Die Kriegserinnerung war in der Weimarer Republik ein wichtiges Feld der politischen Auseinandersetzung. Immer wieder haben heutige Forscher resümiert, Linke und Demokraten hätten politisch versagt, indem sie die Memorialkultur mit ihren Mythen, Legenden und Ritualen der Rechten überließen. Doch stimmt dieses Resümeé?

Die Linke setzte auf Aufklärung und Schock: Schreckensbilder von Verwundeten, zerstörte Gesichter und Körper, schonungsloser Realismus in Kunst und im Theater. Dies wollte kaum jemand sehen. Und schon gar nicht die desillusionierende Botschaft hören: "Eure Leiden sind umsonst gewesen!" Trost spendete dagegen die posthume Ehrung der Gefallenen im gewohnt pathetischen Stil des Kaiserreichs, wie sie im rechten Lager angeboten wurde. Die radikale Linke präsentierte aktiv einen neuen Mythos: Der Weltkrieg als Präludium der Weltrevolution.

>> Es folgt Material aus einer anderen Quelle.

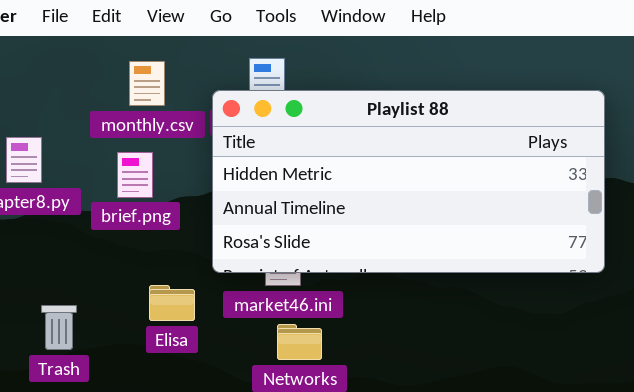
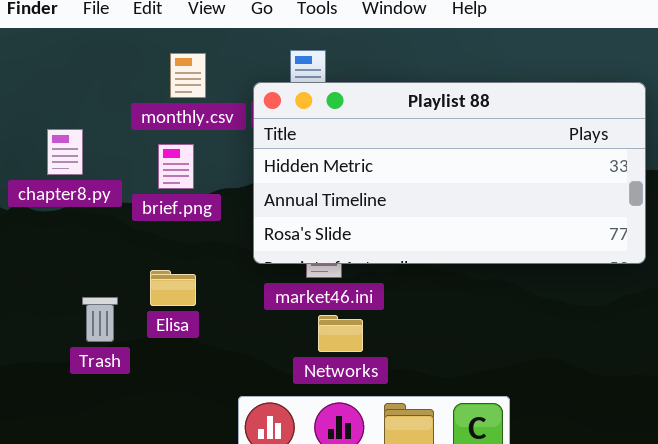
Elisa: [149,285,195,321] -> [150,270,196,306], moved

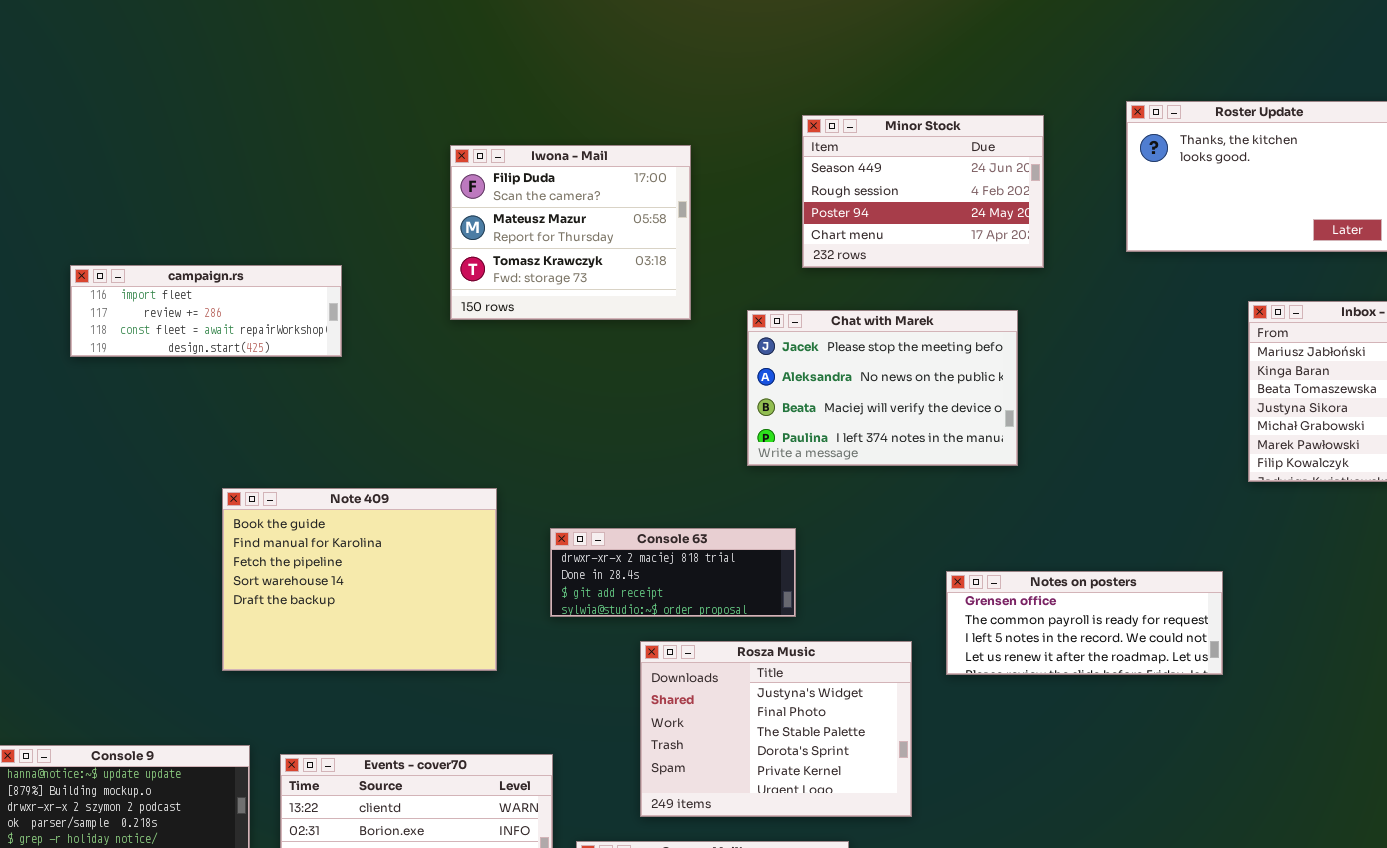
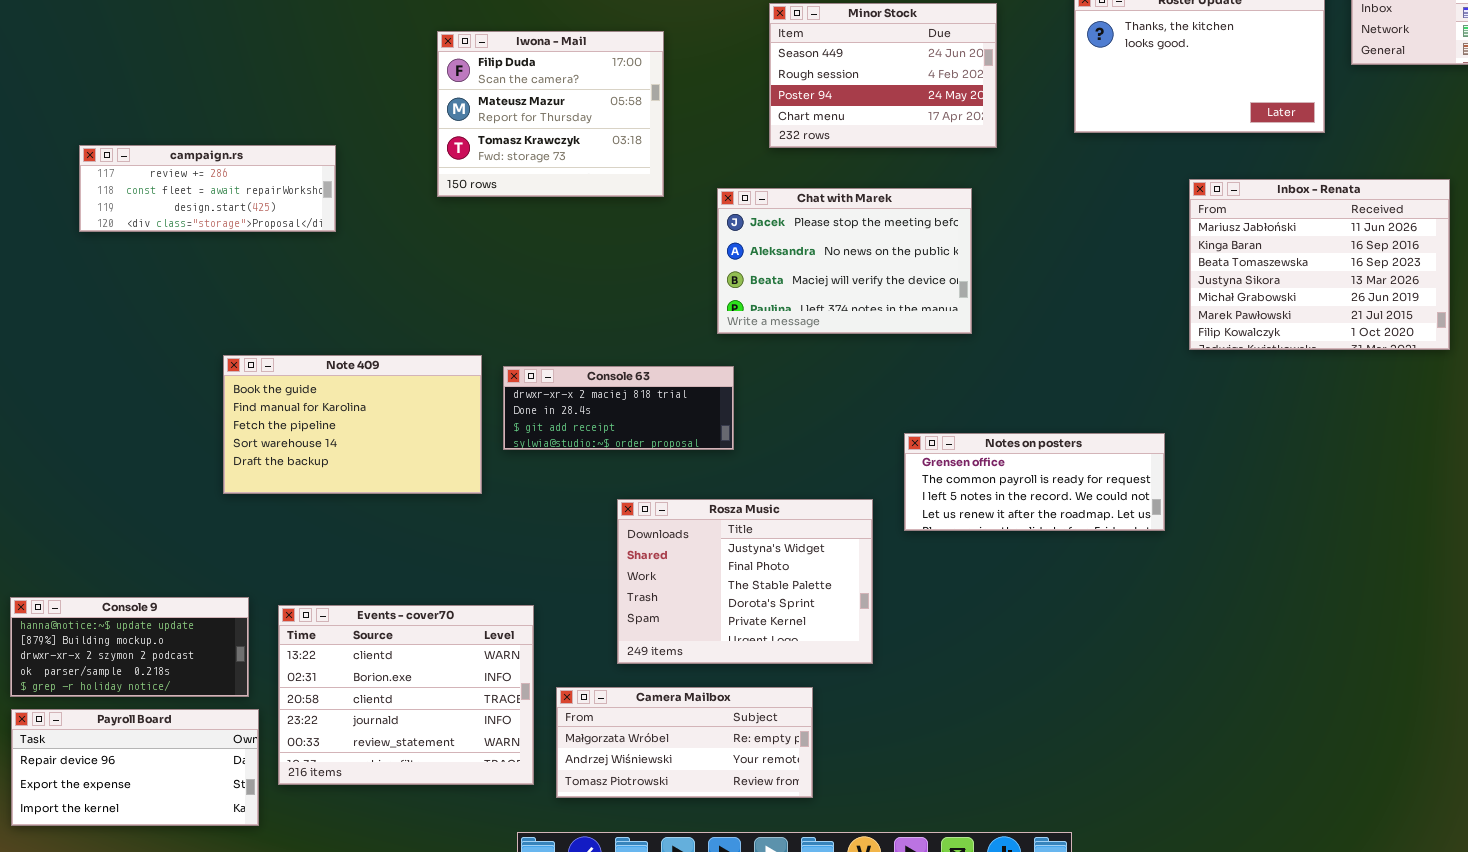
campaign.rs: [70,265,342,357] -> [79,145,336,232], scrolled down 1 row
Note 409: [222,488,497,671] -> [223,355,482,494], resized
Console 63: [550,528,796,617] -> [503,366,734,450], moved

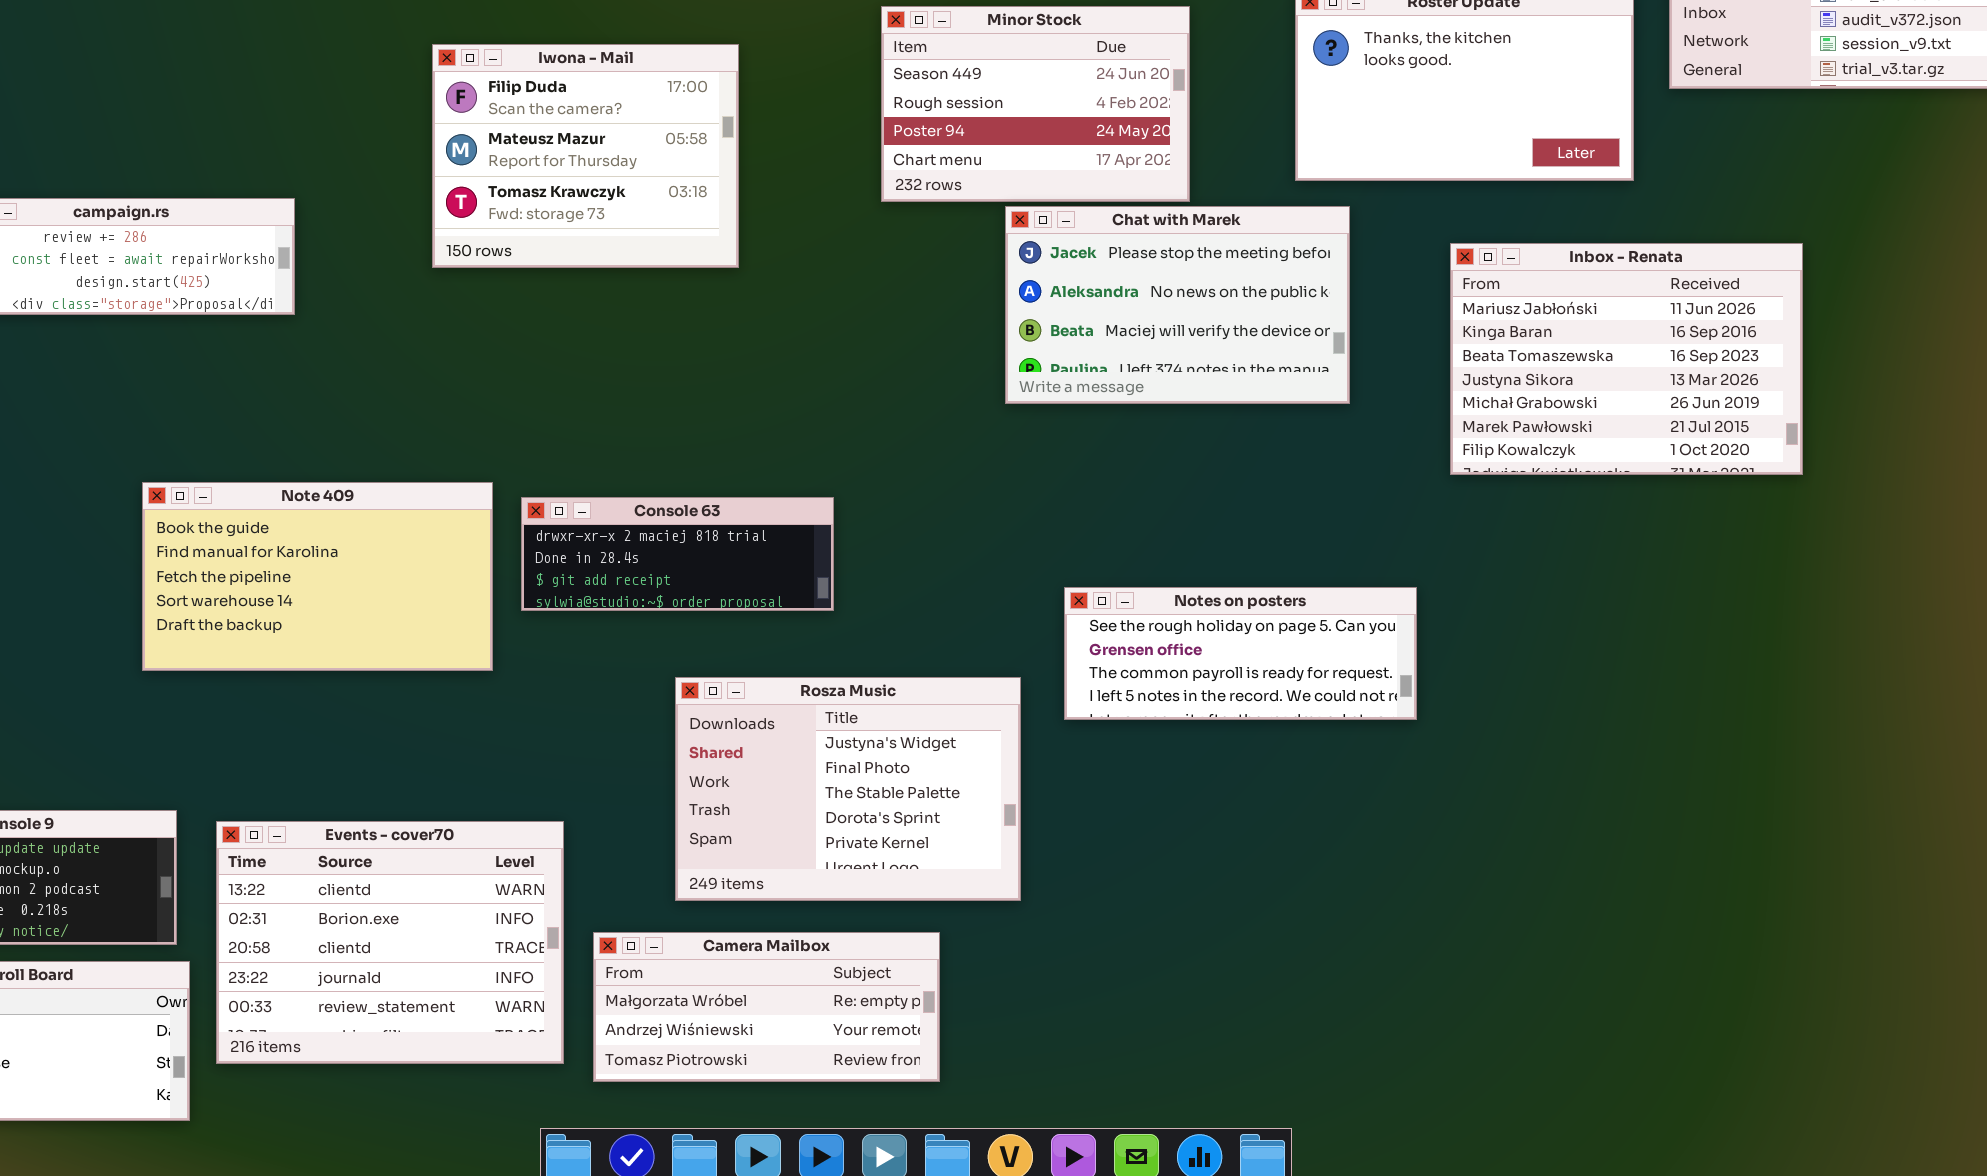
Chat with Marek: [717,188,972,334] -> [1005,206,1350,404], moved
Notes on posters: [904,433,1165,531] -> [1064,587,1417,720], scrolled up 1 row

Wer sich jetzt erfolgreich für die Revolution engagierte, verlieh den Weltkriegsopfern im Nachhinein einen Sinn.

Republikaner und Sozialdemokraten trauten sich dagegen nicht laut zu sagen: Der Sinn des soldatischen Opfertodes lag im späteren Gewinn der Demokratie – dazu war die politische und soziale Realität in der Weimarer Republik zu ernüchternd. Folglich bleibt die Frage, wie hätte ein alternativer Kriegsmythos von Linken und Republikanern aussehen können?

Christian Saehrendt ist Lehrbeauftragter am Institut für Geschichte der Humboldt-Universität zu Berlin, Lehrstuhl Prof. Dr. Winkler, mit dem Schwerpunkt: Kunstgeschichte im sozialen und politischen Kontext. Seit 2000 arbeitet er in Kooperation mit Universitäten und Forschungseinrichtungen an Forschungsprojekten über politische Denkmäler, internationale Kulturbeziehungen und die Künstlergruppe 'Brücke'. Aktuelles Forschungsprojekt: Kunstausstellungen als Mittel auswärtiger Kulturpolitik in der DDR und der Bundesrepublik. 1995-2000 Künstlerische Arbeit im Rahmen der Gruppe "Neue Anständigkeit" in Berlin.